Mahmood Mattan is a fixture in Cardiff's Tiger Bay, 1952, which bustles with Somali and West Indian sailors, Maltese businessmen and Jewish families. He is a father, chancer, some-time petty thief. He is many things, in fact, but he is not a murderer.

So when a shopkeeper is brutally killed and all eyes fall on him, Mahmood isn't too worried. It is true that he has been getting into trouble more often since his Welsh wife Laura left him. But Mahmood is secure in his innocence in a country where, he thinks, justice is served.

It is only in the run-up to the trial, as the prospect of freedom dwindles, that it will dawn on Mahmood that he is in a terrifying fight for his life - against conspiracy, prejudice and the inhumanity of the state. And, under the shadow of the hangman's noose, he begins to realise that the truth may not be enough to save him.

***

This compelling novel, which is based on factual events, is an outstanding book and one of the best I have read this year. Set in 1950's Tiger Bay, Cardiff it exudes with atmosphere and highlights the racial injustice suffered by the main character, Mahmood Mattan and his contemporaries.

I particularly enjoyed reading about this melting pot of characters who have settled in Tiger Bay from other parts of the world. This mixture of nationalities and faiths culminated in the occurrence of racial tensions, and it was this that led Mahmood to come to be in the position he did.

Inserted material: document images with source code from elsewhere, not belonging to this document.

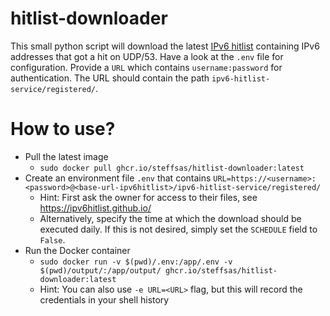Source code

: # hitlist-downloader

This small python script will download the latest [IPv6 hitlist](https://ipv6hitlist.github.io/) containing IPv6 addresses that got a hit on UDP/53.
Have a look at the `.env` file for configuration. Provide a `URL` which contains `username:password` for authentication. The URL should contain the path `ipv6-hitlist-service/registered/`.

# How to use?

* Pull the latest image
  * `sudo docker pull ghcr.io/steffsas/hitlist-downloader:latest`
* Create an environment file `.env` that contains `URL=https://<username>:<password>@<base-url-ipv6hitlist>/ipv6-hitlist-service/registered/`
  * Hint: First ask the owner for access to their files, see https://ipv6hitlist.github.io/
  * Alternatively, specify the time at which the download should be executed daily. If this is not desired, simply set the `SCHEDULE` field to `False`.
* Run the Docker container
  * `sudo docker run -v $(pwd)/.env:/app/.env -v $(pwd)/output/:/app/output/ ghcr.io/steffsas/hitlist-downloader:latest`
  * Hint: You can also use `-e URL=<URL>` flag, but this will record the credentials in your shell history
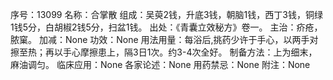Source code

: 序号：13099
名称：合掌散
组成：吴萸2钱，升底3钱，朝脑1钱，西丁3钱，铜绿1钱5分，白胡椒2钱5分，扫盆1钱。
出处：《青囊立效秘方》卷一。
主治：疥疮，脓窠。
加减：None
功效：None
用法用量：每浴后,挑药少许于手心，以两手对擦至热；再以手心摩擦患上，隔3日1次。约3-4次全好。
制备方法：上为细末，麻油调匀。
临床应用：None
各家论述：None
用药禁忌：None
附注：None

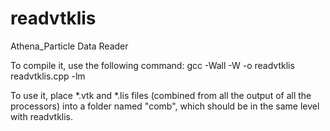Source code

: readvtklis
==========

Athena_Particle Data Reader

To compile it, use the following command:
gcc -Wall -W -o readvtklis readvtklis.cpp -lm

To use it, place *.vtk and *.lis files (combined from all the output of all the processors) into a folder named "comb", which should be in the same level with readvtklis.
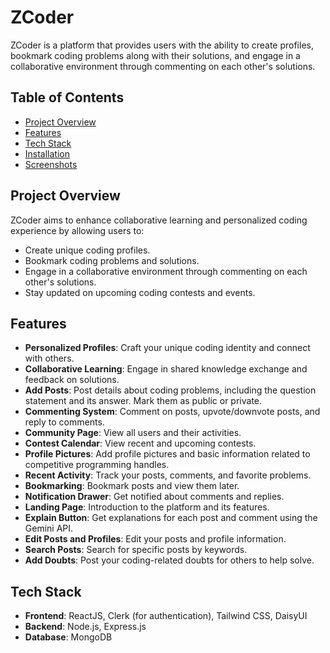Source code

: # ZCoder

ZCoder is a platform that provides users with the ability to create profiles, bookmark coding problems along with their solutions, and engage in a collaborative environment through commenting on each other's solutions.

## Table of Contents

- [Project Overview](#project-overview)
- [Features](#features)
- [Tech Stack](#tech-stack)
- [Installation](#installation)
- [Screenshots](#screenshots)

## Project Overview

ZCoder aims to enhance collaborative learning and personalized coding experience by allowing users to:

- Create unique coding profiles.
- Bookmark coding problems and solutions.
- Engage in a collaborative environment through commenting on each other's solutions.
- Stay updated on upcoming coding contests and events.

## Features

- **Personalized Profiles**: Craft your unique coding identity and connect with others.
- **Collaborative Learning**: Engage in shared knowledge exchange and feedback on solutions.
- **Add Posts**: Post details about coding problems, including the question statement and its answer. Mark them as public or private.
- **Commenting System**: Comment on posts, upvote/downvote posts, and reply to comments.
- **Community Page**: View all users and their activities.
- **Contest Calendar**: View recent and upcoming contests.
- **Profile Pictures**: Add profile pictures and basic information related to competitive programming handles.
- **Recent Activity**: Track your posts, comments, and favorite problems.
- **Bookmarking**: Bookmark posts and view them later.
- **Notification Drawer**: Get notified about comments and replies.
- **Landing Page**: Introduction to the platform and its features.
- **Explain Button**: Get explanations for each post and comment using the Gemini API.
- **Edit Posts and Profiles**: Edit your posts and profile information.
- **Search Posts**: Search for specific posts by keywords.
- **Add Doubts**: Post your coding-related doubts for others to help solve.

## Tech Stack

- **Frontend**: ReactJS, Clerk (for authentication), Tailwind CSS, DaisyUI
- **Backend**: Node.js, Express.js
- **Database**: MongoDB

This character driven novel permits the reader to follow Mahmood through his time living and working in Tiger Bay, to his imprisonment for a murder which he did not commit. Despite his life experience, Mahmood seemed to have a naivety about him and had complete faith that the British justice system would come to recognise the truth of his situation.

I found this to be a heartbreaking read, written with sensitivity, intelligence and humanity. It was a calm, appropriately paced, devastating novel.

Every now and then, a novel comes along which I feel privileged to have read. This was one such book and I applaud the author for bringing this miscarriage of justice to prominence in the form of her novel.

It is no surprise to discover that the book was shortlisted for the Booker Prize and the Costa Novel Award in 2021, as well as the Wales Book of the Year Award in 2022.

I can foresee myself re-reading this book again in the future, and I most definitely want to read other titles from Ms. Mohamed.

I thoroughly recommend that you read this book and hope that you enjoy the reading experience as much as I did.


ISBN: 978 0241466957

Publisher:  Viking

Formats:  e-book, audio and paperback

No. of Pages:  384 (paperback)

Purchase from Bookshop.org


About the Author:

Nadifa Mohamed was born in Hargeisa (now in the Republic of Somaliland) in 1981 and moved as a child to England in 1986, staying permanently when war broke out in Somalia.

She lives in London and her first novel, Black Mamba Boy, based on her father's memories of his travels in the 1930s, was published in 2010. It was longlisted for the Orange Prize for Fiction and the Dylan Thomas Prize and shortlisted for the John Llewellyn-Rhys Memorial Prize and the Guardian First Book Award. It won the 2010 Betty Trask Prize.